++++ Texte de la page ++++
Lors des dernières élections législatives au Québec, au printemps 2007, le Parti québécois (PQ) a subi une grave défaite, n’obtenant qu’un peu moins de 30 % des voix et devenant le deuxième parti d’opposition à l’Assemblée nationale. Faut-il en conclure que le grand débat qui agite la province depuis 40 ans à propos de son avenir politique est clos ? Un regard attentif sur la situation québécoise permet au contraire de croire que ce débat est seulement suspendu pour un temps, et qu’il reviendra rapidement à l’avant-scène.
Les résultats électoraux de mars 2007 ont produit le premier gouvernement minoritaire de l’histoire du Québec. Les trois principaux partis politiques – le Parti libéral, le PQ et l’Action démocratique – ont obtenu sensiblement le même nombre de suffrages. Cette situation inédite démontre bien que les Québécois s’interrogent profondément sur la direction à suivre, qu’ils n’ont pas tranché dans un sens ou dans l’autre, et que demeure au sein de la population un fort désir d’autonomie politique.
L’objectif du PQ, en effet, est toujours de faire accéder le Québec à la souveraineté. Pour sa part, l’application du programme de l’Action démocratique bouleverserait l’ordre constitutionnel canadien. Par ailleurs, il faut compter avec la création récente de Québec solidaire, parti de gauche souverainiste qui a recueilli près de 4% des voix à son premier rendez-vous électoral . Plus de 60 % des Québécois ont donc voté en mars 2007 pour des réformes radicales de leur statut politique. Seul le Parti libéral, dans les faits, se contente du statu quo.
++++ Contenu des données ++++
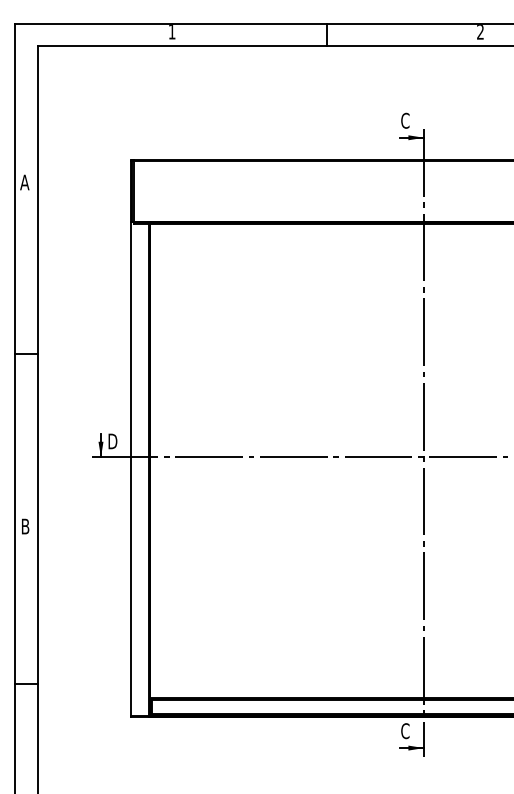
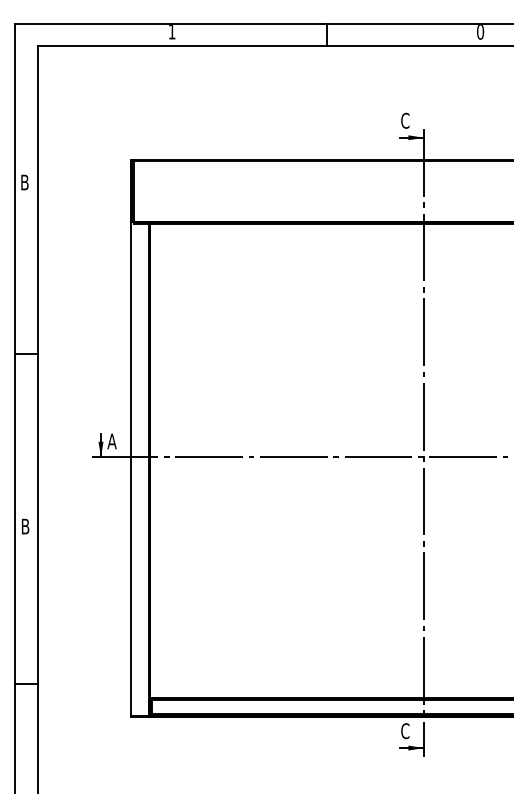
text at (480, 32): 2 -> 0
text at (24, 182): A -> B
text at (112, 441): D -> A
++++
Consigne écrite A
Répondez, s'il vous plaît, à ces questions sur le texte consacré aux élections québécoises de 2007 :
(i) Quelle part des voix le Parti québécois a-t-il obtenue au printemps 2007 ?
(ii) Quel type de gouvernement les résultats de mars 2007 ont-ils produit ?
(iii) Quel parti se contente du statu quo ?
Consigne écrite B
Reprenez le texte sur les élections québécoises de 2007 à la suite de sa dernière phrase.

Réponse attendue A
(i) Un peu moins de 30 % des voix.
(ii) Le premier gouvernement minoritaire de l'histoire du Québec.
(iii) Le Parti libéral.

Réponse attendue B
La majorité des partis s’accordent ainsi pour affirmer que, dans sa forme actuelle, le fédéralisme canadien ne leur convient pas. Chacun d’entre eux tente de trouver une réponse adéquate au questionnement identitaire des Québécois : comment assurer leur pérennité en Amérique en tant que nation francophone ? Pour deux d’entre eux, la seule solution demeure l’accession à l’indépendance. La problématique identitaire trouve son fondement dans une insécurité linguistique et culturelle justifiée. Formant un îlot de sept millions de citoyens majoritairement francophones dans un océan nord-américain de plus de 320 millions d’anglophones, les Québécois ont un sens profond de leur propre fragilité linguistique. L’Europe elle-même, pourtant forte d’une grande diversité, s’abandonne de manière incompréhensible au “ tout-anglais ” . Le Québec, qui compte seulement pour 2 % de la population de son propre continent se doit donc d’exercer une vigilance francophone de tous les instants.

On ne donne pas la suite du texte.